Por otra parte, debe plantearse la interrogante ¿qué jóvenes interesa promover o legitimar? La estructuración del par juventud – condición revolucionaria constituye un mecanicismo. Nuestra historia ha evidenciado en varias ocasiones que pueden existir jóvenes (desde el registro etario) que en materia política se erijan abanderados del conservadurismo. Quizás las peores experiencias se manifiesten en las actuales organizaciones juveniles cubanas, particularmente en la Unión de Jóvenes Comunistas. Desde hace dos décadas al menos, hemos asistido a un fortalecimiento del aparato burocrático de esta entidad que se refleja en el privilegio a los indicadores estadísticos por encima del intercambio sistemático y horizontal con sus miembros; a un debilitamiento de la labor educativa y de propaganda revolucionaria efectiva, encubierto bajo la promoción de actividades que pretenden (re)fundar una identidad que la convierte en una organización de masas y la aleja de su misión política [1] ; y a una incapacidad propositiva que no alcanza solo las cuestiones políticas nacionales, sino también el funcionamiento interno, cuestionado en los espacios de discusión promovidos por el Partido Comunista de Cuba como el Congreso de 1997 y la Conferencia Nacional de enero de 2012.

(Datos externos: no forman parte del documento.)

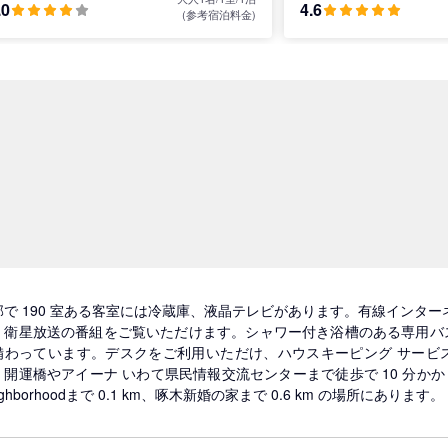
.0
4.6
(参考宿泊料金)
部で 190 室ある客室には冷蔵庫、液晶テレビがあります。有線インターネッ
、衛星放送の番組をご覧いただけます。シャワー付き浴槽のある専用バス
備わっています。デスクをご利用いただけ、ハウスキーピング サービ
開運橋やアイーナ いわて県民情報交流センターまで徒歩で 10 分かかりません。 
ighborhoodまで 0.1 km、啄木新婚の家まで 0.6 km の場所にあります。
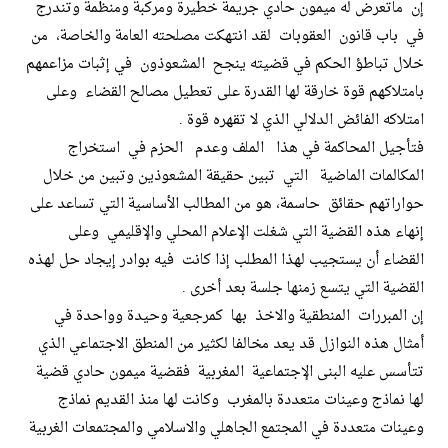
إن ماتعرض له ميمون حادي جريمة خطيرة ومركبة ومنظمة وتندرج
في باب قانون العقوبات لقد انتهكت مصلحته العامة والخاصة، من
خلال تباطؤ الحكم في قضيته ينجح المشعوذون في إثبات مزاعمهم
بامتلاكهم قوة خارقة لها القدرة على تعطيل مصالح القضاء وعلى
امتلاكه الفائض الدلالي الذي لا تقهره قوة .
فتأجيل المحاكمة في هذا الملف وعدم الحزم في استخراج
المكالمات الماضية التي تبين حقيقة المشعوذين وتبين من خلال
حواراتهم حقائق حاسمة، هو من المطالب الأساسية التي تساعد على
إنهاء هذه القضية التي شغلت الإعلام المحلي والإقليمي وعلى
القضاء أن يستجيب لهذا المطلب إذا كانت فيه بوادر إيجاد حل لهذه
القضية التي يتسع زمنها جلسة بعد أخرى .
إن المبررات المنطقية والاخذ بها كمرجعية وحيدة وواحدة في
أمثال هذه النوازل قد يعد مخالفا لكثير من المنطق الاجتماعي الذي
تتأسس عليه البنى الإجتماعية المغربية فقضية ميمون حادي قضية
لها نماذج وعينات متعددة بالمغرب وكانت لها منذ القديم نماذج
وعينات متعددة في المجتمع الجاهلي والاسلامي والمجتمعات الغربية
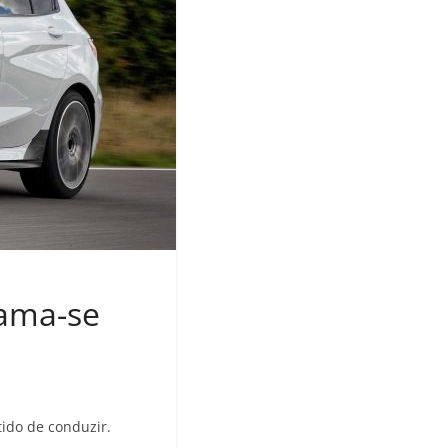
hama-se
tido de conduzir.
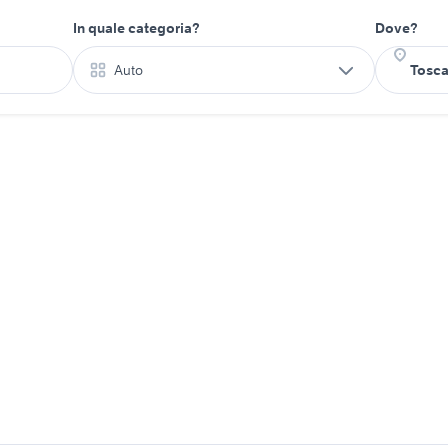
In quale categoria?
Dove?
Auto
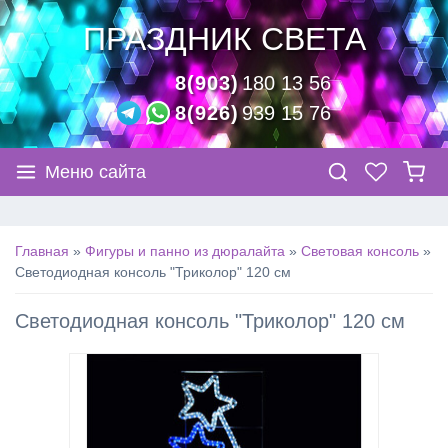
ПРАЗДНИК СВЕТА
8(903)
180 13 56
8(926)
939 15 76
Меню сайта
Главная
»
Фигуры и панно из дюралайта
»
Световая консоль
»
Светодиодная консоль "Триколор" 120 см
Светодиодная консоль "Триколор" 120 см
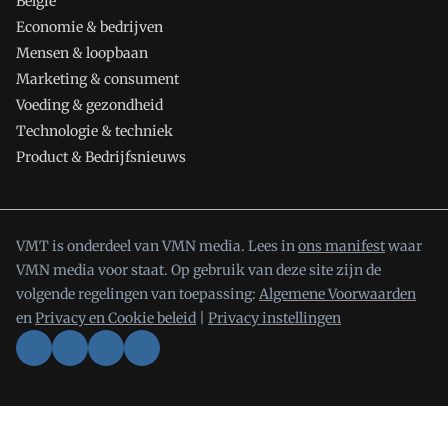
België
Economie & bedrijven
Mensen & loopbaan
Marketing & consument
Voeding & gezondheid
Technologie & techniek
Product & Bedrijfsnieuws
VMT is onderdeel van VMN media. Lees in
ons manifest
waar
VMN media voor staat. Op gebruik van deze site zijn de
volgende regelingen van toepassing:
Algemene Voorwaarden
en
Privacy en Cookie beleid
|
Privacy instellingen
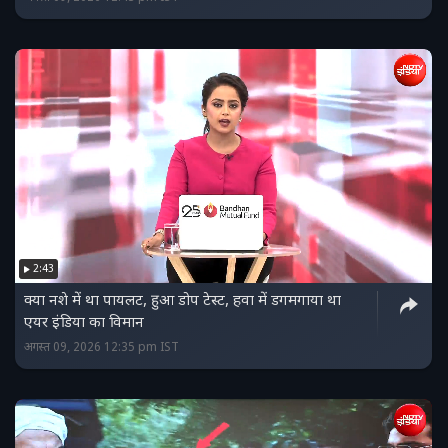
2:43
क्‍या नशे में था पायलट, हुआ डोप टेस्‍ट, हवा में डगमगाया था
एयर इंडिया का विमान
अगस्त 09, 2026 12:35 pm IST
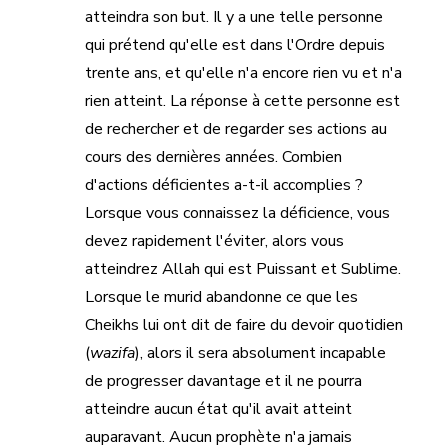
atteindra son but. Il y a une telle personne
qui prétend qu'elle est dans l'Ordre depuis
trente ans, et qu'elle n'a encore rien vu et n'a
rien atteint. La réponse à cette personne est
de rechercher et de regarder ses actions au
cours des dernières années. Combien
d'actions déficientes a-t-il accomplies ?
Lorsque vous connaissez la déficience, vous
devez rapidement l'éviter, alors vous
atteindrez Allah qui est Puissant et Sublime.
Lorsque le murid abandonne ce que les
Cheikhs lui ont dit de faire du devoir quotidien
(
wazifa
), alors il sera absolument incapable
de progresser davantage et il ne pourra
atteindre aucun état qu'il avait atteint
auparavant. Aucun prophète n'a jamais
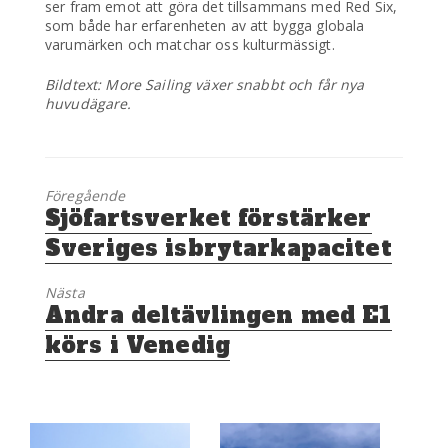
ser fram emot att göra det tillsammans med Red Six,
som både har erfarenheten av att bygga globala
varumärken och matchar oss kulturmässigt.
Bildtext: More Sailing växer snabbt och får nya
huvudägare.
Föregående
Föregående
Sjöfartsverket förstärker
inlägg:
Sveriges isbrytarkapacitet
Nästa
Nästa
Andra deltävlingen med E1
inlägg:
körs i Venedig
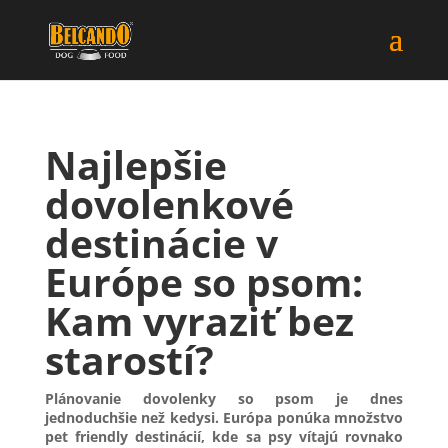
Najlepšie
dovolenkové
destinácie v
Európe so psom:
Kam vyraziť bez
starostí?
Plánovanie dovolenky so psom je dnes
jednoduchšie než kedysi. Európa ponúka množstvo
pet friendly destinácií, kde sa psy vítajú rovnako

La Unión de Jóvenes Comunistas es heterogénea. Su diversidad obedece a múltiples registros desde la edad de los militantes hasta la actividad profesional que desempeñan. Las formas de pensar la organización y el país también son diferentes. Sin embargo, su posicionamiento político está determinado más por sus estructuras de dirección que por los criterios de sus miembros. El verticalismo que distingue su funcionamiento limita el potencial (y en muchos casos actividad práctica) de jóvenes valiosos que la integran.
Pudiera decirse que la Unión de Jóvenes Comunistas – como organización nacional – se encuentra a la «derecha» del propio Estado y del Partido Comunista. El llamado del presidente Raúl Castro a la discusión y la confrontación de opiniones, así como su reiterada afirmación de que «unidad no significa unanimidad» es un camino que invita a situar en su lugar político a cada una de las organizaciones y sectores de la sociedad cubana. Si no fuera así, ¿qué sentido tiene manejar términos como «izquierda» y «derecha» al referirnos al mapa geopolítico mundial?, ¿es qué esos términos son aplicables solo al exterior, quedando en el territorio de nuestros analistas internacionales y de las mesas redondas?
Reconocer y señalar el desempeño conservador de una organización proclamada revolucionaria adquiere especial significación en las actuales condiciones de Cuba, especialmente si se supone que la entidad agrupa a los actores políticos del futuro inmediato en la isla y resulta evidente que una parte de sus miembros constituyen parte de la vanguardia política (aunque no sean los únicos). Por ello, legitimar el potencial revolucionario de los jóvenes, implica también una mirada crítica a la identidad organizacional; una mirada en que la aspiración socialista y anticapitalista constituya una plataforma de inclusión y diversidad desde una vanguardia juvenil, consciente de que su papel revolucionario supera el discurso y de que no es un pecado – sino una fortaleza – estar a la «izquierda» del Estado.
[1] En este sentido, la construcción de nuevas relaciones con el sector artístico constituye un esfuerzo interesante. Sin embargo, existen otras entidades (la Asociación Hermanos Saíz, la Brigada de Instructores de Arte) que fueron creadas en esta dirección. Esta superposición de funciones disminuye las posibilidades de la Unión de Jóvenes Comunistas de focalizarse en las importantes tareas políticas que tiene.